遺伝子組み換え、違反に罰則 生物規制法案概要
2003年01月23日
遺伝子組み換え生物(LMO)が無秩序に広がって在来種を脅かしたり人の健康を害したりするのを防ぐため、政府が今国会に提出する「遺伝子組み換え生物等の規制による生物多様性確保法案」(仮称)の概要がほぼ固まった。業者が国に利用計画と環境影響評価書を提出して承認を得ることを義務づけ、国がLMOの回収や栽培中止などを命じることができ、業者が従わなかった場合は懲役刑を含む刑事罰を科することなどが盛り込まれている。
LMOは、害虫に強くしたり、除草剤でも枯れなくしたりした農作物など屋外にある「第一種」と、新薬研究用の動物など遮断された施設内で管理される「第二種」とに分かれる。

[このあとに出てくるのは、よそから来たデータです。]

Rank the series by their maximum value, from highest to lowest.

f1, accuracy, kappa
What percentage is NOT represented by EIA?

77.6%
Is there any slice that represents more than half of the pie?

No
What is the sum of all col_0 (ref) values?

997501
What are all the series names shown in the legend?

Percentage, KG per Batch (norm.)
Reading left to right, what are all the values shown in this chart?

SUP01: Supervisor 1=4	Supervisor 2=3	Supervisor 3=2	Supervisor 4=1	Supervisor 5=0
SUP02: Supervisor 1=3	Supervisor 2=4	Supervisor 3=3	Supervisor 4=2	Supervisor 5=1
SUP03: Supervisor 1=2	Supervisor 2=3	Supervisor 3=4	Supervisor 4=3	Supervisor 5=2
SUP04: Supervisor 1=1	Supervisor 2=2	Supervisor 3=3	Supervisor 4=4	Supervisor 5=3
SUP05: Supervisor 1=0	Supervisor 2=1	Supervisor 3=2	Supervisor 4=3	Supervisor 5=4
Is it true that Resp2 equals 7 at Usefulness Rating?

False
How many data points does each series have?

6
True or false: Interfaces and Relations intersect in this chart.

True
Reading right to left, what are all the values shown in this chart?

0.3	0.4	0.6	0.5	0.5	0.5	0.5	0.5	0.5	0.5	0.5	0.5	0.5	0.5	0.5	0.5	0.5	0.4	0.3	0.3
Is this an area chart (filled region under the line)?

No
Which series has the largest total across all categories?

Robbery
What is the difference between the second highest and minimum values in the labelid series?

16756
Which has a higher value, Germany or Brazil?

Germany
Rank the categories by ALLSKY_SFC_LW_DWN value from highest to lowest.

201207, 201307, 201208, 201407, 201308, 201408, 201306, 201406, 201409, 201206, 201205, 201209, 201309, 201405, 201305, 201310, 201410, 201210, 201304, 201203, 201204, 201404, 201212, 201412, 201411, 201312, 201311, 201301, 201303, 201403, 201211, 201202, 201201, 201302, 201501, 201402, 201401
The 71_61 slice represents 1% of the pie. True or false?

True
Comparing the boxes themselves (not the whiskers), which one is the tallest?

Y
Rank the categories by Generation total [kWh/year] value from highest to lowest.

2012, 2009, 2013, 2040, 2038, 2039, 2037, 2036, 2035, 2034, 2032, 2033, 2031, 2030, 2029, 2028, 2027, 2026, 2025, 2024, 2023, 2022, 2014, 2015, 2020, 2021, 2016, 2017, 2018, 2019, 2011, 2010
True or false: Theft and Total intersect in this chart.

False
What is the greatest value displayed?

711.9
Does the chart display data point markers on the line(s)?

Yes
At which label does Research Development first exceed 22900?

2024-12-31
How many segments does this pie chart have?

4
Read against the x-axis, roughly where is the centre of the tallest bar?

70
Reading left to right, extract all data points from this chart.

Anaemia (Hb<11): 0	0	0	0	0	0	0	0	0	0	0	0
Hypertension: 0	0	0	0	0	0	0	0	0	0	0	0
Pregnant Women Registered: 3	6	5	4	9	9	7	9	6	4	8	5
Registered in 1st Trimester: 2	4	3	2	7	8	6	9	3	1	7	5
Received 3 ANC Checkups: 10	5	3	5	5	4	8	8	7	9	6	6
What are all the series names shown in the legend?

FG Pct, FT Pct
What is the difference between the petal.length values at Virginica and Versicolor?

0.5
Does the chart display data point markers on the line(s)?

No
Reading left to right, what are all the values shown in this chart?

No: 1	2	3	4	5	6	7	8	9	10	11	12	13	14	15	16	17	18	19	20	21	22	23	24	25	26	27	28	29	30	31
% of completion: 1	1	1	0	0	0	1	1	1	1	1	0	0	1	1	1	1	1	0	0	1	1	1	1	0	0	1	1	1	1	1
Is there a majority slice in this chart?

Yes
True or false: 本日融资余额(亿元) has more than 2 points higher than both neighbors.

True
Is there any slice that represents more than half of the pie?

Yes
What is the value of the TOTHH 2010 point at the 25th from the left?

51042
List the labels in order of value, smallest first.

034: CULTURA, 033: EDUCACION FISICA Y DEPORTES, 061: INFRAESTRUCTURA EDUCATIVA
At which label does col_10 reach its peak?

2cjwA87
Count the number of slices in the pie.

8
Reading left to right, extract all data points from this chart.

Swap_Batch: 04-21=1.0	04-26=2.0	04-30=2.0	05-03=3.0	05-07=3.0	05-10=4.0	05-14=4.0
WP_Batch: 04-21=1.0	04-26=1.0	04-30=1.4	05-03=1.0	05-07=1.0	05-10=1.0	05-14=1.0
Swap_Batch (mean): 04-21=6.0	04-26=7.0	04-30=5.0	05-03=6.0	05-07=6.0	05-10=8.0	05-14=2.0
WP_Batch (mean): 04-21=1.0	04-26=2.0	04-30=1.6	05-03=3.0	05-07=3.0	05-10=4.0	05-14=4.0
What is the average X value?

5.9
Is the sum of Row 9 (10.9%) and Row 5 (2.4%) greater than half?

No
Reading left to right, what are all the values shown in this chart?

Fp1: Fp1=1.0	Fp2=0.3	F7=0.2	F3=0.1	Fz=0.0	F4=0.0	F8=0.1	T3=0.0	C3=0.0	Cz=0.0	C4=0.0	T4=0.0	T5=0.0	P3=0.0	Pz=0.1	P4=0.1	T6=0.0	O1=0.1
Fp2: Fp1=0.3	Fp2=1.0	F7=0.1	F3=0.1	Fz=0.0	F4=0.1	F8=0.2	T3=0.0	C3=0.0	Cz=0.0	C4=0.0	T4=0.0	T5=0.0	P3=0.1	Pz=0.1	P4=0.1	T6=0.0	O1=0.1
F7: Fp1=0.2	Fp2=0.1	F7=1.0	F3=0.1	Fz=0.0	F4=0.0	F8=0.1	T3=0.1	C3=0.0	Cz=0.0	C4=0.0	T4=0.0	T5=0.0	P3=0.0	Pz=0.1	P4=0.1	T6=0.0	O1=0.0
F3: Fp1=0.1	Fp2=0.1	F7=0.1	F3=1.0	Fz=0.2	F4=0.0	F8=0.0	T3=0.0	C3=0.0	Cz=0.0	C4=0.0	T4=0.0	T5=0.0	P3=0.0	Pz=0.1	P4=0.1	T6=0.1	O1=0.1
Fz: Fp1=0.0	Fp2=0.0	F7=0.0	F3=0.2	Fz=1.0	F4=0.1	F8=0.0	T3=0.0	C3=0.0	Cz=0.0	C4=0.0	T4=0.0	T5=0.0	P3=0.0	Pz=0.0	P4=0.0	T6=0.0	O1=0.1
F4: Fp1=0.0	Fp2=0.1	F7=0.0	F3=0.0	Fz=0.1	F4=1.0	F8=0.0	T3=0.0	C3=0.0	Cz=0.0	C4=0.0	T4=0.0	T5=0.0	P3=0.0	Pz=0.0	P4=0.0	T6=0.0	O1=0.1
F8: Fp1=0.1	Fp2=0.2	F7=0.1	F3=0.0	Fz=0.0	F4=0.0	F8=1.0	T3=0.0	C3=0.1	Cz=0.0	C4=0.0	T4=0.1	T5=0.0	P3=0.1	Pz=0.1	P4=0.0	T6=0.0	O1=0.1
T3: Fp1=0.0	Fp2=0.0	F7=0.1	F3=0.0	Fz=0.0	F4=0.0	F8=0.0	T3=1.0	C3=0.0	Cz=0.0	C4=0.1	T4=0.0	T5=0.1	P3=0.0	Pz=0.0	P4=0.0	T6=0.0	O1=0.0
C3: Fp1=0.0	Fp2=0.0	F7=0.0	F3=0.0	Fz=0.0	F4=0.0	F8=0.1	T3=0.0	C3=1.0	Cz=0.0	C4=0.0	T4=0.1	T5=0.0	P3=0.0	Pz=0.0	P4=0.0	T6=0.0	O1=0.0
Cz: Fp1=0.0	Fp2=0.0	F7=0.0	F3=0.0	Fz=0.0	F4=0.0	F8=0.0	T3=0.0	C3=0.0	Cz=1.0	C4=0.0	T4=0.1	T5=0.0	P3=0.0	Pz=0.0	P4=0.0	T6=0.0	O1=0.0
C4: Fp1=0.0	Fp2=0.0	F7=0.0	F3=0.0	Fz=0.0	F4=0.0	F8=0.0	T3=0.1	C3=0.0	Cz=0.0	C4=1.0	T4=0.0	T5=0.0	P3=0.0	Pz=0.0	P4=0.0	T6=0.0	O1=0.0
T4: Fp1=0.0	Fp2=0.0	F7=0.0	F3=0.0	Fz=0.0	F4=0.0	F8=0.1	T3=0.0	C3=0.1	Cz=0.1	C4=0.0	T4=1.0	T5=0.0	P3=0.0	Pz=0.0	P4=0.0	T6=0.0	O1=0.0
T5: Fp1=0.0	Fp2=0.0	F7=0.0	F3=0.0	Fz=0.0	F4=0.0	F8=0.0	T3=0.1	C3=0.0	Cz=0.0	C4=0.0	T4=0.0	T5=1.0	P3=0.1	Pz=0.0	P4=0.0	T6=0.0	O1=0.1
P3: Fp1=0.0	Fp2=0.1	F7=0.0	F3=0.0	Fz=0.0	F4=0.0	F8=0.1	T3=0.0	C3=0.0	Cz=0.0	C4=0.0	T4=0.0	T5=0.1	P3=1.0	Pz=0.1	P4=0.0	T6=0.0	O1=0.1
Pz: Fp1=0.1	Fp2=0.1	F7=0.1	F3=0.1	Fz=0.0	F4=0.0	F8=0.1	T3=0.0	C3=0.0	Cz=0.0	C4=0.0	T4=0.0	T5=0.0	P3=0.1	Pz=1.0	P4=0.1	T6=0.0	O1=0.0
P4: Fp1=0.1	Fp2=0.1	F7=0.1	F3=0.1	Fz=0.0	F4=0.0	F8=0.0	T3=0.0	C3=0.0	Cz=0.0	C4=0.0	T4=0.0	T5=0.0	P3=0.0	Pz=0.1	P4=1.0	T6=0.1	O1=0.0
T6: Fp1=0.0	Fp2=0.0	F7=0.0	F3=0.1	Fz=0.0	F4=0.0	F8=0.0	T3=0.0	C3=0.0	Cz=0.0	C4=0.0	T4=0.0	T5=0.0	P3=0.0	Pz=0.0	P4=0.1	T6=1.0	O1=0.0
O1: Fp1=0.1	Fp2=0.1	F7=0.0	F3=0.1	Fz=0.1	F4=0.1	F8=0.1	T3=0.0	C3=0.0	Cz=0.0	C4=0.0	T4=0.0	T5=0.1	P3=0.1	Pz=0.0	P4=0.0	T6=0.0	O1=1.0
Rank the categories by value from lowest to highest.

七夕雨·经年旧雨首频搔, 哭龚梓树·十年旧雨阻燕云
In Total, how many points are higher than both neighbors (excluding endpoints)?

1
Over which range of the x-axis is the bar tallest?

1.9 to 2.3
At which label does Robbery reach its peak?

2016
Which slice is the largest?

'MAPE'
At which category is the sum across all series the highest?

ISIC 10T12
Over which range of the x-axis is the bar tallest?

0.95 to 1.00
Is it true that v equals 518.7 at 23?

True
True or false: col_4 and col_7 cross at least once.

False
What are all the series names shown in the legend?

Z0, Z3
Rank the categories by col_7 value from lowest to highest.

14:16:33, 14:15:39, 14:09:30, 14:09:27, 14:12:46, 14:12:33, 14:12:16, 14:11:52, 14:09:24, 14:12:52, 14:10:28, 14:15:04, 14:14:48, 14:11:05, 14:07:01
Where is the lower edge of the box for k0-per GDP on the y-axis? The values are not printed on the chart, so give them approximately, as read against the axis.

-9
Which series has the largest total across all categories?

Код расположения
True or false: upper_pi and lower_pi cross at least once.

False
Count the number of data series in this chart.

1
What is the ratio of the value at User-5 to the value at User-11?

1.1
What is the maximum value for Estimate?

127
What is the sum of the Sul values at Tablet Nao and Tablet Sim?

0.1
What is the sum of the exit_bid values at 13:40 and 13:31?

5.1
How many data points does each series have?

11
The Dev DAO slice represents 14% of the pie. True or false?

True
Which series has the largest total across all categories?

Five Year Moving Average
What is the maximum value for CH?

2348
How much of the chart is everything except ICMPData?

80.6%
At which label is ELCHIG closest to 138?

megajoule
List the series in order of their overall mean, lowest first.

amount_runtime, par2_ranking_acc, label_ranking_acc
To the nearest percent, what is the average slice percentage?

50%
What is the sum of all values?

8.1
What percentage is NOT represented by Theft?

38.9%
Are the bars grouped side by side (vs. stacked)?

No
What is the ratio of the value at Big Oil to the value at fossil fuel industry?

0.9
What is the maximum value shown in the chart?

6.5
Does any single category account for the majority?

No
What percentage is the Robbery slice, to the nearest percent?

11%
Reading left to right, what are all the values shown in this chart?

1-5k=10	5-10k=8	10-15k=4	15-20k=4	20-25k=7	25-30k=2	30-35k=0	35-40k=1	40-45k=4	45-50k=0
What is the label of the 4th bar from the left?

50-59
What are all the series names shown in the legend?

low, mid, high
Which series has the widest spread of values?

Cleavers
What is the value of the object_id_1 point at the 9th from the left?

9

政府はこれらについて、まず、生物多様性への影響防止策やLMOの取り扱い注意事項などの「基本的事項」を定めて公表する。第一種LMOを輸入する業者などは、事前に利用計画と生物多様性影響評価書を所管の大臣に提出、承認を得なければならない。
国は専門家の意見を聴き、生物多様性への影響がない場合には承認し、利用計画を公表する。承認なしに輸入や譲渡などをした業者には回収などを命じることができる。承認時に予期しなかった事態が生じ、遺伝子を組み換えた農作物が在来種と交雑したり、在来種を減少させたり、有害物質を出して他の動植物に危害を与えた場合やその恐れがある場合は、国は栽培中止などを命じることができる。
第二種LMOは、国が環境中への「拡散防止基準」を定め、業者や研究機関は従うことが義務づけられる。地震や火災などで実験動物が外部に逃げ出し、在来種に影響が出た場合などは、利用者は応急措置をしなければならず、国は回収などを命じることができる。さらに、国は業者や輸入者、栽培農家、店舗、倉庫などへの立ち入り検査ができる。
法案は、環境、厚生労働、経済産業、文部科学、農林水産の5省共管。刑事罰は最高で、懲役が1年、罰金が100万円とする方向で調整が進んでいる。
法案はLMOを輸出入する際の規制措置を定めた生物多様性条約「カルタヘナ議定書」を批准するため、国内制度を整えることが目的だ。小泉首相は02年に南アフリカで開かれた環境開発サミットで批准を公約。議定書は03年中にも発効するとみられる。